Sierra Ballpoint Pen
Chrome BHW-172 $4.95 -Quantity of 2
Sierra Bushings 20A $6.00 - Quantity of 1
PM me a total please, I can't do math this morning.

Chris, can I pick it up instead of you shipping? I'm local.


----------



## wudwrkr (May 10, 2008)

Chris,
I just saw you were closing this morning, it's 8:00am here on the west coast. 
If its not too late, Here is my order:

5  - Chrome BHW-172 $4.95
10 - Sierra Tubes BHWT-529 $0.49
6  - Chrome BHW-476 $6.66
1  - Gold Titanium BHW-477 $11.30
1  - Sierra Vista Bushings 70A $6.00
8  - Platinum BHW-159 $8.00 

If I am too late, just let me know.

Thanks,


----------



## keithkarl2007 (May 10, 2008)

i'm definitely too late, is there such a thing as 2 toned gold like the 2 toned chrome. Was planning on bog oak on the chrome and yew burl on the gold, anyway i can get them again


----------



## kent4Him (May 12, 2008)

> _Originally posted by keithkarl2007_
> 
> i'm definitely too late, is there such a thing as 2 toned gold like the 2 toned chrome. Was planning on bog oak on the chrome and yew burl on the gold, anyway i can get them again



Not that I know of.


----------



## kent4Him (May 12, 2008)

We everyone.  The order was placed on Saturday.  I would guess that they will ship it today.  A few have not paid yet, so get those paypals in.


----------



## kent4Him (May 12, 2008)

Just received an email saying that they have shipped the order.


----------



## keithkarl2007 (May 12, 2008)

thats a shame could just picture how it would look in my head. 

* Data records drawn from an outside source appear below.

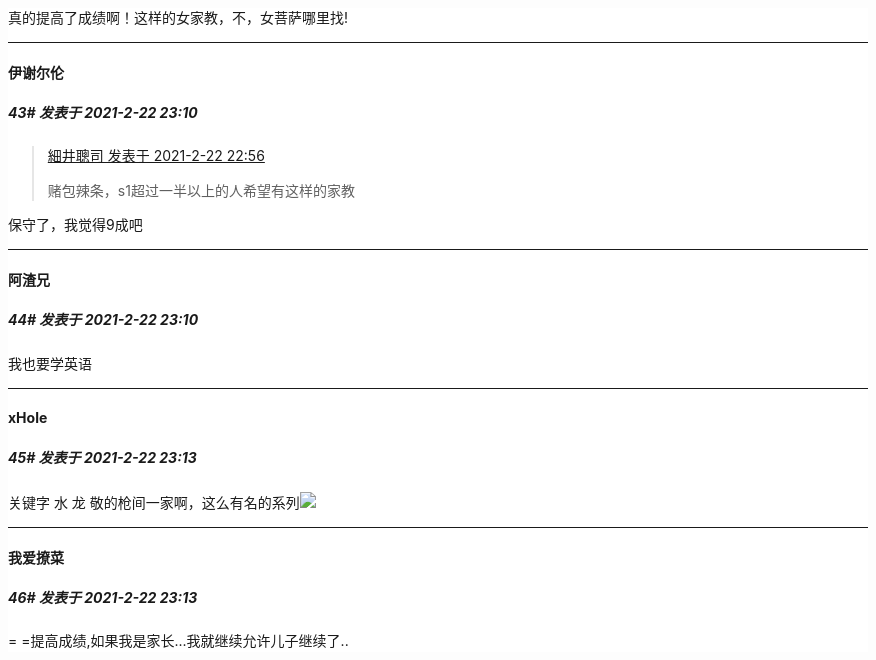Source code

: 
真的提高了成绩啊！这样的女家教，不，女菩萨哪里找!







*****

####  伊谢尔伦  
##### 43#       发表于 2021-2-22 23:10



<blockquote><a href="httphttps://bbs.saraba1st.com/2b/forum.php?mod=redirect&amp;goto=findpost&amp;pid=50410239&amp;ptid=1989186" target="_blank">細井聰司 发表于 2021-2-22 22:56</a>

赌包辣条，s1超过一半以上的人希望有这样的家教</blockquote>
保守了，我觉得9成吧







*****

####  阿渣兄  
##### 44#       发表于 2021-2-22 23:10




我也要学英语







*****

####  xHole  
##### 45#       发表于 2021-2-22 23:13




关键字 水 龙 敬的枪间一家啊，这么有名的系列<img src="https://static.saraba1st.com/image/smiley/face2017/009.gif" referrerpolicy="no-referrer">







*****

####  我爱撩菜  
##### 46#       发表于 2021-2-22 23:13




= =提高成绩,如果我是家长...我就继续允许儿子继续了..
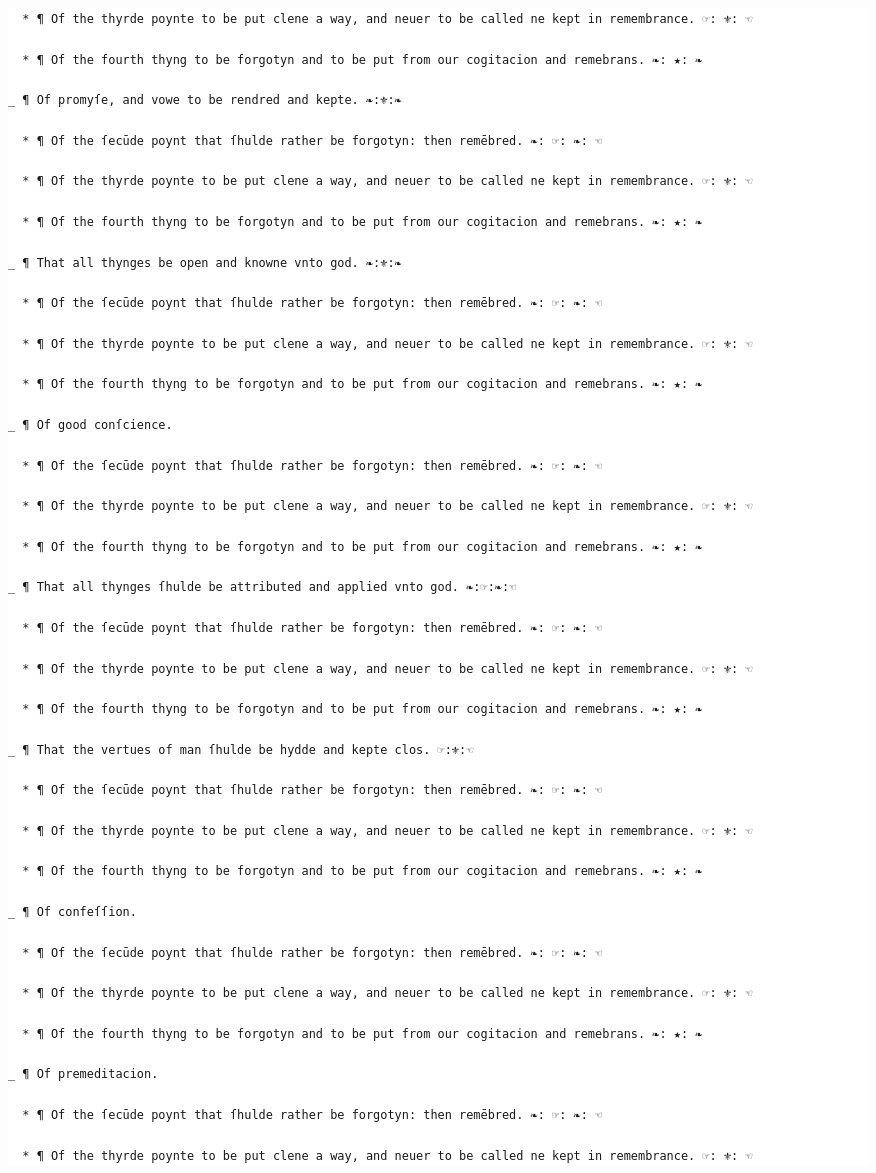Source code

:       * ¶ Of the thyrde poynte to be put clene a way, and neuer to be called ne kept in remembrance. ☞: ⚜: ☜

      * ¶ Of the fourth thyng to be forgotyn and to be put from our cogitacion and remebrans. ❧: ★: ❧

    _ ¶ Of promyſe, and vowe to be rendred and kepte. ❧:⚜:❧

      * ¶ Of the ſecūde poynt that ſhulde rather be forgotyn: then remēbred. ❧: ☞: ❧: ☜

      * ¶ Of the thyrde poynte to be put clene a way, and neuer to be called ne kept in remembrance. ☞: ⚜: ☜

      * ¶ Of the fourth thyng to be forgotyn and to be put from our cogitacion and remebrans. ❧: ★: ❧

    _ ¶ That all thynges be open and knowne vnto god. ❧:⚜:❧

      * ¶ Of the ſecūde poynt that ſhulde rather be forgotyn: then remēbred. ❧: ☞: ❧: ☜

      * ¶ Of the thyrde poynte to be put clene a way, and neuer to be called ne kept in remembrance. ☞: ⚜: ☜

      * ¶ Of the fourth thyng to be forgotyn and to be put from our cogitacion and remebrans. ❧: ★: ❧

    _ ¶ Of good conſcience.

      * ¶ Of the ſecūde poynt that ſhulde rather be forgotyn: then remēbred. ❧: ☞: ❧: ☜

      * ¶ Of the thyrde poynte to be put clene a way, and neuer to be called ne kept in remembrance. ☞: ⚜: ☜

      * ¶ Of the fourth thyng to be forgotyn and to be put from our cogitacion and remebrans. ❧: ★: ❧

    _ ¶ That all thynges ſhulde be attributed and applied vnto god. ❧:☞:❧:☜

      * ¶ Of the ſecūde poynt that ſhulde rather be forgotyn: then remēbred. ❧: ☞: ❧: ☜

      * ¶ Of the thyrde poynte to be put clene a way, and neuer to be called ne kept in remembrance. ☞: ⚜: ☜

      * ¶ Of the fourth thyng to be forgotyn and to be put from our cogitacion and remebrans. ❧: ★: ❧

    _ ¶ That the vertues of man ſhulde be hydde and kepte clos. ☞:⚜:☜

      * ¶ Of the ſecūde poynt that ſhulde rather be forgotyn: then remēbred. ❧: ☞: ❧: ☜

      * ¶ Of the thyrde poynte to be put clene a way, and neuer to be called ne kept in remembrance. ☞: ⚜: ☜

      * ¶ Of the fourth thyng to be forgotyn and to be put from our cogitacion and remebrans. ❧: ★: ❧

    _ ¶ Of confeſſion.

      * ¶ Of the ſecūde poynt that ſhulde rather be forgotyn: then remēbred. ❧: ☞: ❧: ☜

      * ¶ Of the thyrde poynte to be put clene a way, and neuer to be called ne kept in remembrance. ☞: ⚜: ☜

      * ¶ Of the fourth thyng to be forgotyn and to be put from our cogitacion and remebrans. ❧: ★: ❧

    _ ¶ Of premeditacion.

      * ¶ Of the ſecūde poynt that ſhulde rather be forgotyn: then remēbred. ❧: ☞: ❧: ☜

      * ¶ Of the thyrde poynte to be put clene a way, and neuer to be called ne kept in remembrance. ☞: ⚜: ☜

> _Originally posted by kent4Him_
> 
> 
> 
> ...


----------



## kent4Him (May 13, 2008)

I got the shipping notice last night.  Scheduled delivery is Friday.  I'll try to get it all out so I can put them in the mail on Saturday.  I'm leaving Saturday for a graduation and won't be back until Sunday night.  If I don't get your's out on Saturday, it should go out on Monday.


----------



## kent4Him (May 19, 2008)

Arrived Friday.  Sorry, I didn't have time to print shipping before we had to leave for the weekend.  I have everything packaged and I will ship today.


----------



## kent4Him (May 19, 2008)

!@#$%^%$&^*

I didn't realize that the latest postal rate hikes were impacting Priority prices.  Not a big deal.  That's just one more reason that I add a load to the cost.  I'll send the postal refunds out later today.  Nobody needs to send me any additional money for the postal increases.


----------



## Paul in OKC (May 19, 2008)

Yeah, I noticed that with shipping out some vises for today,that the priority flat rate box had gone up!


----------



## kent4Him (May 20, 2008)

Everything is shipped and refunds are sent.  Had a great time with modelmaker when he came to pick up his kits last night.  This one is closed.  Thanks.


----------



## Timbo (May 21, 2008)

My kits arrived today.  Thanks for the cool extras!


----------



## wudwrkr (May 21, 2008)

Chris,
Mine came in today also!  Perfect timing!


----------



## roddesigner (May 22, 2008)

Chris received mine again thanks for doing this big job well done
John


----------



## gatornick (May 22, 2008)

I got mine.  Thanks alot for doing this.  Thanks to you and AS for the extras.


----------



## Jim15 (May 23, 2008)

Chris, received my order. Thanks for doing the buy and the extras.


----------



## Paul in OKC (May 23, 2008)

Got mine too. Thanks!


----------